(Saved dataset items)
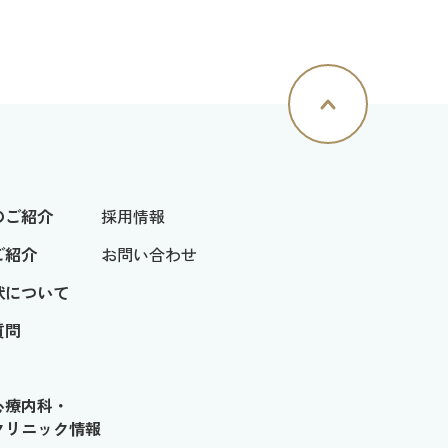
のご紹介
採用情報
ご紹介
お問い合わせ
状について
質問
心療内科・
クリニック情報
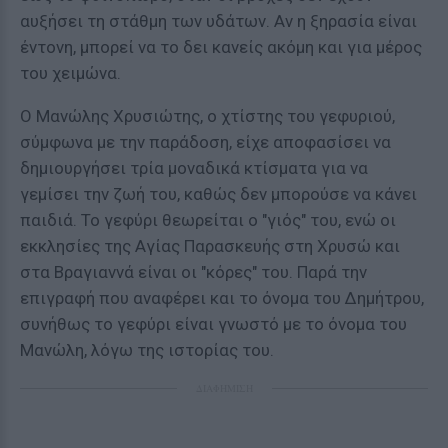
αυξήσει τη στάθμη των υδάτων. Αν η ξηρασία είναι
έντονη, μπορεί να το δει κανείς ακόμη και για μέρος
του χειμώνα.
Ο Μανώλης Χρυσιώτης, ο χτίστης του γεφυριού,
σύμφωνα με την παράδοση, είχε αποφασίσει να
δημιουργήσει τρία μοναδικά κτίσματα για να
γεμίσει την ζωή του, καθώς δεν μπορούσε να κάνει
παιδιά. Το γεφύρι θεωρείται ο "γιός" του, ενώ οι
εκκλησίες της Αγίας Παρασκευής στη Χρυσώ και
στα Βραγιαννά είναι οι "κόρες" του. Παρά την
επιγραφή που αναφέρει και το όνομα του Δημήτρου,
συνήθως το γεφύρι είναι γνωστό με το όνομα του
Μανώλη, λόγω της ιστορίας του.
ΔΙΑΦΗΜΙΣΗ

◆ Problem statement
Reproduce the text of every record above word for word, leaving the pictures out of your answer.

◆ Exercise result
のご紹介
採用情報
ご紹介
お問い合わせ
状について
質問
心療内科・
クリニック情報
αυξήσει τη στάθμη των υδάτων. Αν η ξηρασία είναι
έντονη, μπορεί να το δει κανείς ακόμη και για μέρος
του χειμώνα.
Ο Μανώλης Χρυσιώτης, ο χτίστης του γεφυριού,
σύμφωνα με την παράδοση, είχε αποφασίσει να
δημιουργήσει τρία μοναδικά κτίσματα για να
γεμίσει την ζωή του, καθώς δεν μπορούσε να κάνει
παιδιά. Το γεφύρι θεωρείται ο "γιός" του, ενώ οι
εκκλησίες της Αγίας Παρασκευής στη Χρυσώ και
στα Βραγιαννά είναι οι "κόρες" του. Παρά την
επιγραφή που αναφέρει και το όνομα του Δημήτρου,
συνήθως το γεφύρι είναι γνωστό με το όνομα του
Μανώλη, λόγω της ιστορίας του.
ΔΙΑΦΗΜΙΣΗ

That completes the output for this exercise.